Viruses are so tiny that it has been debated whether they should be considered living creatures or just molecular structures. They contain very little genetic material, which makes them extremely prone to mutation. They mutate so rapidly that it is impossible for our body to create files for them. Moreover, they do not need provocation to mutate, since mutation is a part of their life cycle. This is the reason why immunodeficiencies (weaknesses of the immune system) are one of the most notorious disease types. Most immunodeficiencies are genetic and/or viral. The immunodeficiency with probably the worst reputation is AIDS. AIDS stands for “acquired immune deficiency syndrome,” and is caused by the human immunodeficiency virus (HIV). The thing that makes this particular virus so notorious is the fact that it targets the very cells that allow the immune system to operate, the helper T cells. Without the secretions of the helper T cells, the entire adaptive immune system virtually shuts down. After that, even the simplest illness can lead to serious consequences.
The HIV virus is an external threat, whereas another immunodeficiency, multiple sclerosis (MS), is an internal one. MS is a disease where our immune system sees our own cells (especially nerve cells) as enemies. This results in the destruction of cells by none other than our very own immune system. Destruction of the nerve cells may cause various neurological symptoms such as weakness, visual problems, or even psychiatric issues. Although the exact mechanism causing this deficiency is unknown, genetics is thought to play a big role. As a result, there is currently no known cure for MS.

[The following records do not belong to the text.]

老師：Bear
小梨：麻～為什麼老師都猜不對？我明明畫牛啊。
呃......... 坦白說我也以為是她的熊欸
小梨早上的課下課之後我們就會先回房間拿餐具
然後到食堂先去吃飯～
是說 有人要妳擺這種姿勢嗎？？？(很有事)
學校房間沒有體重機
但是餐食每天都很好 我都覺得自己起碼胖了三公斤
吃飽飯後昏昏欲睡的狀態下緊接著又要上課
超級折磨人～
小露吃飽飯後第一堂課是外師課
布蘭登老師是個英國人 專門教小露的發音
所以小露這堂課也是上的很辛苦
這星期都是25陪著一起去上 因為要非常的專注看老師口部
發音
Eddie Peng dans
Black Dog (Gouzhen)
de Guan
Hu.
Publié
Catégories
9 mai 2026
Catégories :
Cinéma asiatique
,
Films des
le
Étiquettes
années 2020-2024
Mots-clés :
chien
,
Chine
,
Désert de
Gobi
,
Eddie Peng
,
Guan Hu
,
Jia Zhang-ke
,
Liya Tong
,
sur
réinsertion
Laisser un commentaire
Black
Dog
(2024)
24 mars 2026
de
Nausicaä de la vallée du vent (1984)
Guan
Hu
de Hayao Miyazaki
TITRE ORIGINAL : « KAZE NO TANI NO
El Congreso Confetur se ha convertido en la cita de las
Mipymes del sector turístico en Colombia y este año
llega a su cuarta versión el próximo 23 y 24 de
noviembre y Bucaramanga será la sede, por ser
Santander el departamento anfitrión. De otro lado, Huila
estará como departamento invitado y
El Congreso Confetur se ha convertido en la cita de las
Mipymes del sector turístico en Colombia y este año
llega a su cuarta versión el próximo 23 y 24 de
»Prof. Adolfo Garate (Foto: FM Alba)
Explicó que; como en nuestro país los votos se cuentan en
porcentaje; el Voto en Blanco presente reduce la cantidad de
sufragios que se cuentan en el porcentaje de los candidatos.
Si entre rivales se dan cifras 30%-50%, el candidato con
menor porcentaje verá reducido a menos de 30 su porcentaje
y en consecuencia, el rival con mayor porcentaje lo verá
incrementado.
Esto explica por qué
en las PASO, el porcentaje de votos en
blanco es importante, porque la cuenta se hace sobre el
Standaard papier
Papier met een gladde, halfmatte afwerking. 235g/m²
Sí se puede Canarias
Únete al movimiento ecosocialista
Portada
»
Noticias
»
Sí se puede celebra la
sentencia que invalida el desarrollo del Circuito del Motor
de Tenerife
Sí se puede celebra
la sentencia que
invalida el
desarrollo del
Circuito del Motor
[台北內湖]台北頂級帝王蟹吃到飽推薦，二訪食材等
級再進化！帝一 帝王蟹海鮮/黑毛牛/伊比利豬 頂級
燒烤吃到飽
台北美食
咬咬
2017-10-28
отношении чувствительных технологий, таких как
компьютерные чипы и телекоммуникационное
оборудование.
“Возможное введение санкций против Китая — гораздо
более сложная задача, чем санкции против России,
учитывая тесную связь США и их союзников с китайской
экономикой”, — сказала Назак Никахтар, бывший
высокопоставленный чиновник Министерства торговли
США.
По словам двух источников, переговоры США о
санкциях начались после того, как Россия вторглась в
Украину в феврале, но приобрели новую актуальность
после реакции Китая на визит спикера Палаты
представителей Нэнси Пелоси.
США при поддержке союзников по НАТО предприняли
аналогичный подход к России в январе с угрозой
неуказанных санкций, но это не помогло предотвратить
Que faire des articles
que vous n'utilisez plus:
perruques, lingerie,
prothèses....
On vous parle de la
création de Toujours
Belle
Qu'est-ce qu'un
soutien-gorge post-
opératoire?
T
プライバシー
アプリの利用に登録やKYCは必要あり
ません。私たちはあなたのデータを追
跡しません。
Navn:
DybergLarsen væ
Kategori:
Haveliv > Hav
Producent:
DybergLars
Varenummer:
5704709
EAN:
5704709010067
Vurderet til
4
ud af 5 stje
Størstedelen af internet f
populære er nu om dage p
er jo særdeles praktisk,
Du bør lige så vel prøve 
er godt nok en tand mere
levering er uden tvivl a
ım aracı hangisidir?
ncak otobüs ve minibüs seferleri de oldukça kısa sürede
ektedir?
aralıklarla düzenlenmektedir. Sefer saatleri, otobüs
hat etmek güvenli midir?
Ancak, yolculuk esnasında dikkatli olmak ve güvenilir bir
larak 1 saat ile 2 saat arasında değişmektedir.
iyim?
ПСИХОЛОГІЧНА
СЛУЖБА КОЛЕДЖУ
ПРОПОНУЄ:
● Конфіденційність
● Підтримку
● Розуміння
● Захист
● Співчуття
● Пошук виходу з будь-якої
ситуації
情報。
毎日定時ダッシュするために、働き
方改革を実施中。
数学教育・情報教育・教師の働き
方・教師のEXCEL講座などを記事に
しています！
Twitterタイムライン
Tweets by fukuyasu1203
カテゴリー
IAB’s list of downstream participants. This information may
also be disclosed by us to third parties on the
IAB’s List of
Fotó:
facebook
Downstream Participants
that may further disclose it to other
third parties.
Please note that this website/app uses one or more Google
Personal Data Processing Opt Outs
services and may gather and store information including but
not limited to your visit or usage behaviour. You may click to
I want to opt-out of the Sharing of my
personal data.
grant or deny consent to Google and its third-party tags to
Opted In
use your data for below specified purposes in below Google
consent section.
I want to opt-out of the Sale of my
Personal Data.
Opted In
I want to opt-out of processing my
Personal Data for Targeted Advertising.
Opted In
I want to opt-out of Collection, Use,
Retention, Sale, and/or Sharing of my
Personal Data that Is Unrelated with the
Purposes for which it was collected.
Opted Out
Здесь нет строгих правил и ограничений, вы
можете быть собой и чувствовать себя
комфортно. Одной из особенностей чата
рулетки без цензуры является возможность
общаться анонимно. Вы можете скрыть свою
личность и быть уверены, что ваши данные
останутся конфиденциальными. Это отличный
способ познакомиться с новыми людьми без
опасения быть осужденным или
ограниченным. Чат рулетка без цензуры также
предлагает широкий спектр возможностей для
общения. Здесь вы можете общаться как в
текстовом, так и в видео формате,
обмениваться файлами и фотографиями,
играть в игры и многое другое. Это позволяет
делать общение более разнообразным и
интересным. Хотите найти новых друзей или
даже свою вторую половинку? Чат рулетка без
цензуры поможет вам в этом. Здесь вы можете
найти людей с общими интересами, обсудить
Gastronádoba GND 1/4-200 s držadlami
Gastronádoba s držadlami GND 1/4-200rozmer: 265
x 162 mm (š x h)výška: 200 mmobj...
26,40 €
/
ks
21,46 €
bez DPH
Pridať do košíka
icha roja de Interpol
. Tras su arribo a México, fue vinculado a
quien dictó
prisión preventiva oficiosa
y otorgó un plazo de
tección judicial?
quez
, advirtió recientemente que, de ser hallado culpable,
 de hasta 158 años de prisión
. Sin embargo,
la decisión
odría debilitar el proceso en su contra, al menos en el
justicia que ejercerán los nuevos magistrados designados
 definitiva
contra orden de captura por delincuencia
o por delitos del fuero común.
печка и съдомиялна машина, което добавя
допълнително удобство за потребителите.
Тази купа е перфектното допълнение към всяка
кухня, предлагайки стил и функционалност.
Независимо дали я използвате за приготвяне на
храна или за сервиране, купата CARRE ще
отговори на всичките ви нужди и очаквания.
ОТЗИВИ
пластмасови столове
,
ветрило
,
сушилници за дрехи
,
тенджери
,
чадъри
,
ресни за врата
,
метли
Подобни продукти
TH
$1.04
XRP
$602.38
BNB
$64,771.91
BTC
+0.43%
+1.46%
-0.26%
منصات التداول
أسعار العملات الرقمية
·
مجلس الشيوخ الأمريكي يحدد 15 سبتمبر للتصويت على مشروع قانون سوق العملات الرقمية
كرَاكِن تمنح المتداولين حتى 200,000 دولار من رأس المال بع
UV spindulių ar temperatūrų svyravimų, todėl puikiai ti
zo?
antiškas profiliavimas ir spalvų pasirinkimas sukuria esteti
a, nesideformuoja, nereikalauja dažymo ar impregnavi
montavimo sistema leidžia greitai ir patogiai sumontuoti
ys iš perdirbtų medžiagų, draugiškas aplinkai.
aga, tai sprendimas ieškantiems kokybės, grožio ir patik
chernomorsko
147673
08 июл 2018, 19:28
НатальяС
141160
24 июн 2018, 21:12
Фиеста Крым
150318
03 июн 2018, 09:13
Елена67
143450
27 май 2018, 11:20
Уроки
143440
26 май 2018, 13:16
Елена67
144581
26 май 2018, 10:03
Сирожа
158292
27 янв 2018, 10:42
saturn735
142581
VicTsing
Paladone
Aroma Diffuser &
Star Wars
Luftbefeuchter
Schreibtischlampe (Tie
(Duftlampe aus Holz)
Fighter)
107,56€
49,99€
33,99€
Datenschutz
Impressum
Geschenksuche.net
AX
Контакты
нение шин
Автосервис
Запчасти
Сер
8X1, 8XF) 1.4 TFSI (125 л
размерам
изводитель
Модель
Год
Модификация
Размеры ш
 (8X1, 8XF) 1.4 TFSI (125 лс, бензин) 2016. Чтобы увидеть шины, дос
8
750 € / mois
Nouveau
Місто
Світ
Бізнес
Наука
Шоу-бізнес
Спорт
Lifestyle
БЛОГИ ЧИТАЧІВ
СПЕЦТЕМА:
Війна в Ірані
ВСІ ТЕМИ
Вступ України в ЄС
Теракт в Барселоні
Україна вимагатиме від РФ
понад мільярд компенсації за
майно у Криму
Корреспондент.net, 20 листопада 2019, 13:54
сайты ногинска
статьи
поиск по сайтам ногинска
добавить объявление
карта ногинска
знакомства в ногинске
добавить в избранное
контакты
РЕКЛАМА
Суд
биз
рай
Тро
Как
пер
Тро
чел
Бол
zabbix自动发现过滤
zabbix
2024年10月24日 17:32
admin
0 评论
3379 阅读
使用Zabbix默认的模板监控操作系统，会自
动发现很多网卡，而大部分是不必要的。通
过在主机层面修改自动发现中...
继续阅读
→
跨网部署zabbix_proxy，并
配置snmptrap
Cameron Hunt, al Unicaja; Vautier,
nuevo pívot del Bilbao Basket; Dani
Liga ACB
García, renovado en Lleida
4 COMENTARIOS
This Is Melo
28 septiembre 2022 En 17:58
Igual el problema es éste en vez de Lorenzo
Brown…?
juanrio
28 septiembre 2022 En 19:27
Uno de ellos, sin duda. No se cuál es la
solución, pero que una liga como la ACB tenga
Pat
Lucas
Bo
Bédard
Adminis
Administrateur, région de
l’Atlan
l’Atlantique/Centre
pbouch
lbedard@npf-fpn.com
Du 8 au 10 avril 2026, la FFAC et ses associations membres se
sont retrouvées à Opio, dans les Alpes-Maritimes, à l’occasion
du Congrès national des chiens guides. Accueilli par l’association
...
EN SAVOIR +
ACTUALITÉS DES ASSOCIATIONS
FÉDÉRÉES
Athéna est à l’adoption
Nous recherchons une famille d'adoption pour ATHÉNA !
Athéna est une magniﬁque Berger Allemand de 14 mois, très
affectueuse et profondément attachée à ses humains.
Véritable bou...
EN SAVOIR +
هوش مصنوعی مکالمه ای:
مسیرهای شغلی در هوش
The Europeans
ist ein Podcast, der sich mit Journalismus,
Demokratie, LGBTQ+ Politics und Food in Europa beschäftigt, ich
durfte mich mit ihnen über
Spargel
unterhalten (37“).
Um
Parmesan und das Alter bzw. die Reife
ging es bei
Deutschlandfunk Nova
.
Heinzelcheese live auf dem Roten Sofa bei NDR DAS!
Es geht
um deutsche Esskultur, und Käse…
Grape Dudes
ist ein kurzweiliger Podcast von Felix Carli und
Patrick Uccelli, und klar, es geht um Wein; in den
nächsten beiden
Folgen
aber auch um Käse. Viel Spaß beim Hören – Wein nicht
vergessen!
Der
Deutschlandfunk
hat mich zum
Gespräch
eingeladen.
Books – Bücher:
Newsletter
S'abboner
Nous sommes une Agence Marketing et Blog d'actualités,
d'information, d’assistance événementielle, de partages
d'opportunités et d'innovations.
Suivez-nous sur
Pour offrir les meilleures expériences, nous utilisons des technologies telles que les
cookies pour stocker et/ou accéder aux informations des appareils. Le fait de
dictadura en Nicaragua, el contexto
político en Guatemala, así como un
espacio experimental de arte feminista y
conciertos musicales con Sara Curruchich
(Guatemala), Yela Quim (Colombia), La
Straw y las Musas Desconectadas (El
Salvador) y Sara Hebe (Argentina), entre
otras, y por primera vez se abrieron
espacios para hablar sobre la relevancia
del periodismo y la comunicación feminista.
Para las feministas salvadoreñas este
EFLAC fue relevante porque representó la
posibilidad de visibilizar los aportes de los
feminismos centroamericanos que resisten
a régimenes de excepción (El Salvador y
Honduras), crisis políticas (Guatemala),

In sum, our immune system continuously plays an extremely sophisticated, microscopic strategy game, of which we are observers more than we are players. Even as observers, we cannot entirely understand the battle at center stage, let alone the struggle going on in the game’s dark corners. Our immune system develops new strategies to keep us safe from thousands of daily attacks on the body. We are not even aware of all these strategies and defenses, unless they fail and we fall sick. There is no apparent winner or loser of this ongoing game, which requires extensive knowledge, intelligence, and uninterrupted adaptability, alertness, and creativity. As fantastic as observing this collective performance is, one cannot also help but ask whether each and every one of these players (our immune system, bacteria, viruses, etc.) a master strategist, owning all of these wondrous attributes, or are they directed to make their moves by the same One Master Strategist, for us to watch in awe and reflect upon?